## TASK DIRECTIONS
Convert every line of the rows below into a Markdown table with the columns Line and Text, giving each line its number and leaving out blank lines. Leave the pictures out of the table.

## EXERCISE INPUT
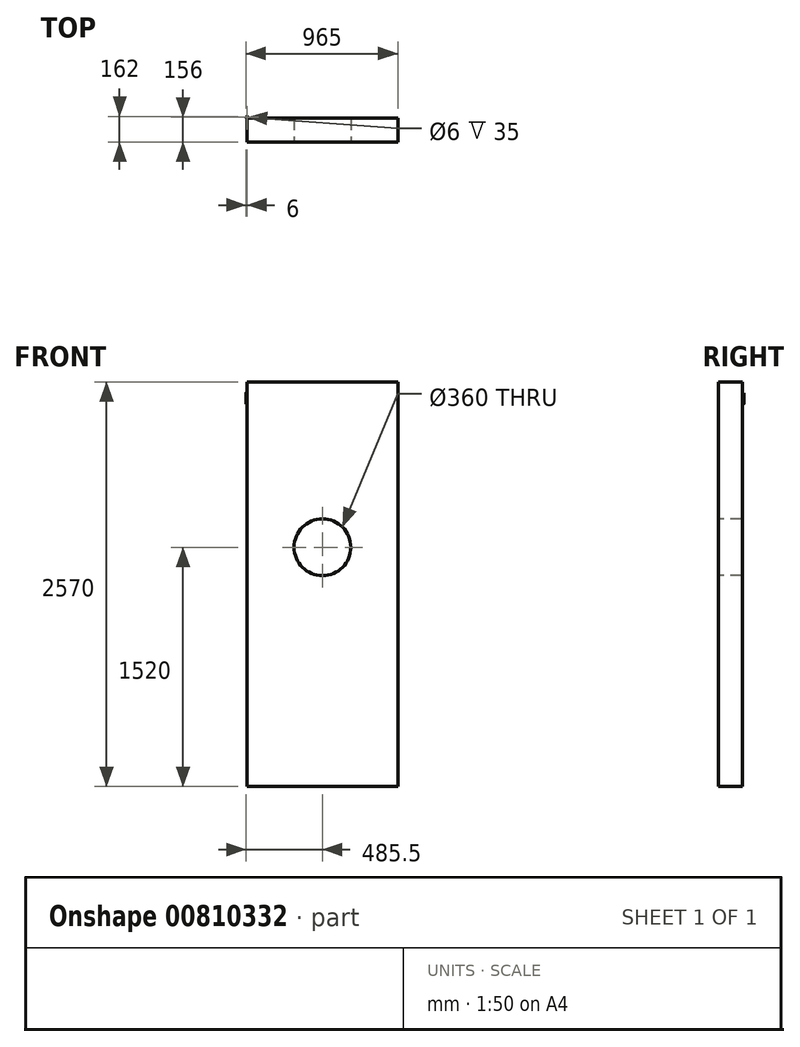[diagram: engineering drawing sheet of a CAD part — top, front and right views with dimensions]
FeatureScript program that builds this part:
annotation { "Feature Type Name" : "Feature", "Feature Type Description" : "" }
export const myFeature = defineFeature(function(context is Context, id is Id, definition is map)
    precondition{}
    {
        {
            var Q0;
            Q0=qCreatedBy(makeId("Front.planeOp"),FACE);
            var sketch = newSketch(context, id + "F0", { "sketchPlane" : qUnion([Q0])});
            skLineSegment(sketch, "E0.bottom", {"start": v(-479.5, 1285) * mm, "end": v(479.5, 1285) * mm});
            skLineSegment(sketch, "E0.left", {"start": v(-479.5, 1285) * mm, "end": v(-479.5, -1285) * mm});
            skLineSegment(sketch, "E0.right", {"start": v(479.5, 1285) * mm, "end": v(479.5, -1285) * mm});
            skLineSegment(sketch, "E1", {"start": v(0, 1410.47) * mm, "end": v(0, -2114.9) * mm, "construction": true});
            skLineSegment(sketch, "E2", {"start": v(-1789.88, 0) * mm, "end": v(2687.12, 0) * mm, "construction": true});
            skLineSegment(sketch, "E3", {"start": v(-479.5, -1285) * mm, "end": v(479.5, -1285) * mm});
            skSolve(sketch);
        }
        {
            var Q0;
            Q0 = qSketchRegion(id + "F0", true);
            extrude(context, id + "F1", {"entities" : qUnion([Q0]), "depth" : 150 * mm, "offsetDistance" : 25.4 * mm});
        }
        {
            var Q0;
            Q0=makeQuery(id+"F1.opExtrude","CAP_FACE",FACE,{"disambiguationData":[OSD([sQuery(id+"F0.wireOp",EDGE,"E0.bottom"),sQuery(id+"F0.wireOp",EDGE,"E0.left"),sQuery(id+"F0.wireOp",EDGE,"E0.right"),sQuery(id+"F0.wireOp",EDGE,"E3")])],"isStart":false});
            var sketch = newSketch(context, id + "F2", { "sketchPlane" : qUnion([Q0])});
            skCircle(sketch, "E4", {"center": v(0, 235) * mm, "radius": 180 * mm});
            skSolve(sketch);
        }
        {
            var Q0;
            Q0 = qSketchRegion(id + "F2", true);
            extrude(context, id + "F3", {"entities" : qUnion([Q0]), "operationType" : NewBodyOperationType.REMOVE, "oppositeDirection" : true, "depth" : 185.42 * mm, "offsetDistance" : 25.4 * mm});
        }
        {
            var Q0;
            Q0=makeQuery(id+"F1.opExtrude","SWEPT_FACE",FACE,{"disambiguationData":[OSD([sQuery(id+"F0.wireOp",EDGE,"E0.bottom")])]});
            cPlane(context, id + "F4", {"entities" : qUnion([Q0]), "cplaneType" : CPlaneType.OFFSET, "offset" : 70 * mm, "oppositeDirection" : true, "width" : 152.4 * mm, "height" : 152.4 * mm});
        }
        {
            var Q0;
            Q0=qCreatedBy(id+"F4.planeOp",FACE);
            var sketch = newSketch(context, id + "F5", { "sketchPlane" : qUnion([Q0])});
            skCircle(sketch, "E5", {"center": v(-479.5, 6) * mm, "radius": 6 * mm});
            skSolve(sketch);
        }
        {
            var Q0;
            Q0 = qSketchRegion(id + "F5", true);
            extrude(context, id + "F6", {"entities" : qUnion([Q0]), "oppositeDirection" : true, "depth" : 70 * mm, "offsetDistance" : 25.4 * mm});
        }
        {
            var Q0;
            Q0=makeQuery(id+"F6.opExtrude","CAP_FACE",FACE,{"disambiguationData":[OSD([sQuery(id+"F5.wireOp",EDGE,"E5")])],"isStart":false});
            var sketch = newSketch(context, id + "F7", { "sketchPlane" : qUnion([Q0])});
            skCircle(sketch, "E6", {"center": v(-479.5, -6) * mm, "radius": 3 * mm});
            skSolve(sketch);
        }
        {
            var Q0;
            Q0 = qSketchRegion(id + "F7", true);
            extrude(context, id + "F8", {"entities" : qUnion([Q0]), "operationType" : NewBodyOperationType.REMOVE, "oppositeDirection" : true, "depth" : 35 * mm, "offsetDistance" : 25.4 * mm});
        }
    });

## CORRECT ANSWER
| Line | Text |
|---|---|
| 1 | [diagram: engineering drawing sheet of a CAD part — top, front and right views with dimensions] |
| 2 | FeatureScript program that builds this part: |
| 3 | annotation { "Feature Type Name" : "Feature", "Feature Type Description" : "" } |
| 4 | export const myFeature = defineFeature(function(context is Context, id is Id, definition is map) |
| 5 |     precondition{} |
| 6 |     { |
| 7 |         { |
| 8 |             var Q0; |
| 9 |             Q0=qCreatedBy(makeId("Front.planeOp"),FACE); |
| 10 |             var sketch = newSketch(context, id + "F0", { "sketchPlane" : qUnion([Q0])}); |
| 11 |             skLineSegment(sketch, "E0.bottom", {"start": v(-479.5, 1285) * mm, "end": v(479.5, 1285) * mm}); |
| 12 |             skLineSegment(sketch, "E0.left", {"start": v(-479.5, 1285) * mm, "end": v(-479.5, -1285) * mm}); |
| 13 |             skLineSegment(sketch, "E0.right", {"start": v(479.5, 1285) * mm, "end": v(479.5, -1285) * mm}); |
| 14 |             skLineSegment(sketch, "E1", {"start": v(0, 1410.47) * mm, "end": v(0, -2114.9) * mm, "construction": true}); |
| 15 |             skLineSegment(sketch, "E2", {"start": v(-1789.88, 0) * mm, "end": v(2687.12, 0) * mm, "construction": true}); |
| 16 |             skLineSegment(sketch, "E3", {"start": v(-479.5, -1285) * mm, "end": v(479.5, -1285) * mm}); |
| 17 |             skSolve(sketch); |
| 18 |         } |
| 19 |         { |
| 20 |             var Q0; |
| 21 |             Q0 = qSketchRegion(id + "F0", true); |
| 22 |             extrude(context, id + "F1", {"entities" : qUnion([Q0]), "depth" : 150 * mm, "offsetDistance" : 25.4 * mm}); |
| 23 |         } |
| 24 |         { |
| 25 |             var Q0; |
| 26 |             Q0=makeQuery(id+"F1.opExtrude","CAP_FACE",FACE,{"disambiguationData":[OSD([sQuery(id+"F0.wireOp",EDGE,"E0.bottom"),sQuery(id+"F0.wireOp",EDGE,"E0.left"),sQuery(id+"F0.wireOp",EDGE,"E0.right"),sQuery(id+"F0.wireOp",EDGE,"E3")])],"isStart":false}); |
| 27 |             var sketch = newSketch(context, id + "F2", { "sketchPlane" : qUnion([Q0])}); |
| 28 |             skCircle(sketch, "E4", {"center": v(0, 235) * mm, "radius": 180 * mm}); |
| 29 |             skSolve(sketch); |
| 30 |         } |
| 31 |         { |
| 32 |             var Q0; |
| 33 |             Q0 = qSketchRegion(id + "F2", true); |
| 34 |             extrude(context, id + "F3", {"entities" : qUnion([Q0]), "operationType" : NewBodyOperationType.REMOVE, "oppositeDirection" : true, "depth" : 185.42 * mm, "offsetDistance" : 25.4 * mm}); |
| 35 |         } |
| 36 |         { |
| 37 |             var Q0; |
| 38 |             Q0=makeQuery(id+"F1.opExtrude","SWEPT_FACE",FACE,{"disambiguationData":[OSD([sQuery(id+"F0.wireOp",EDGE,"E0.bottom")])]}); |
| 39 |             cPlane(context, id + "F4", {"entities" : qUnion([Q0]), "cplaneType" : CPlaneType.OFFSET, "offset" : 70 * mm, "oppositeDirection" : true, "width" : 152.4 * mm, "height" : 152.4 * mm}); |
| 40 |         } |
| 41 |         { |
| 42 |             var Q0; |
| 43 |             Q0=qCreatedBy(id+"F4.planeOp",FACE); |
| 44 |             var sketch = newSketch(context, id + "F5", { "sketchPlane" : qUnion([Q0])}); |
| 45 |             skCircle(sketch, "E5", {"center": v(-479.5, 6) * mm, "radius": 6 * mm}); |
| 46 |             skSolve(sketch); |
| 47 |         } |
| 48 |         { |
| 49 |             var Q0; |
| 50 |             Q0 = qSketchRegion(id + "F5", true); |
| 51 |             extrude(context, id + "F6", {"entities" : qUnion([Q0]), "oppositeDirection" : true, "depth" : 70 * mm, "offsetDistance" : 25.4 * mm}); |
| 52 |         } |
| 53 |         { |
| 54 |             var Q0; |
| 55 |             Q0=makeQuery(id+"F6.opExtrude","CAP_FACE",FACE,{"disambiguationData":[OSD([sQuery(id+"F5.wireOp",EDGE,"E5")])],"isStart":false}); |
| 56 |             var sketch = newSketch(context, id + "F7", { "sketchPlane" : qUnion([Q0])}); |
| 57 |             skCircle(sketch, "E6", {"center": v(-479.5, -6) * mm, "radius": 3 * mm}); |
| 58 |             skSolve(sketch); |
| 59 |         } |
| 60 |         { |
| 61 |             var Q0; |
| 62 |             Q0 = qSketchRegion(id + "F7", true); |
| 63 |             extrude(context, id + "F8", {"entities" : qUnion([Q0]), "operationType" : NewBodyOperationType.REMOVE, "oppositeDirection" : true, "depth" : 35 * mm, "offsetDistance" : 25.4 * mm}); |
| 64 |         } |
| 65 |     }); |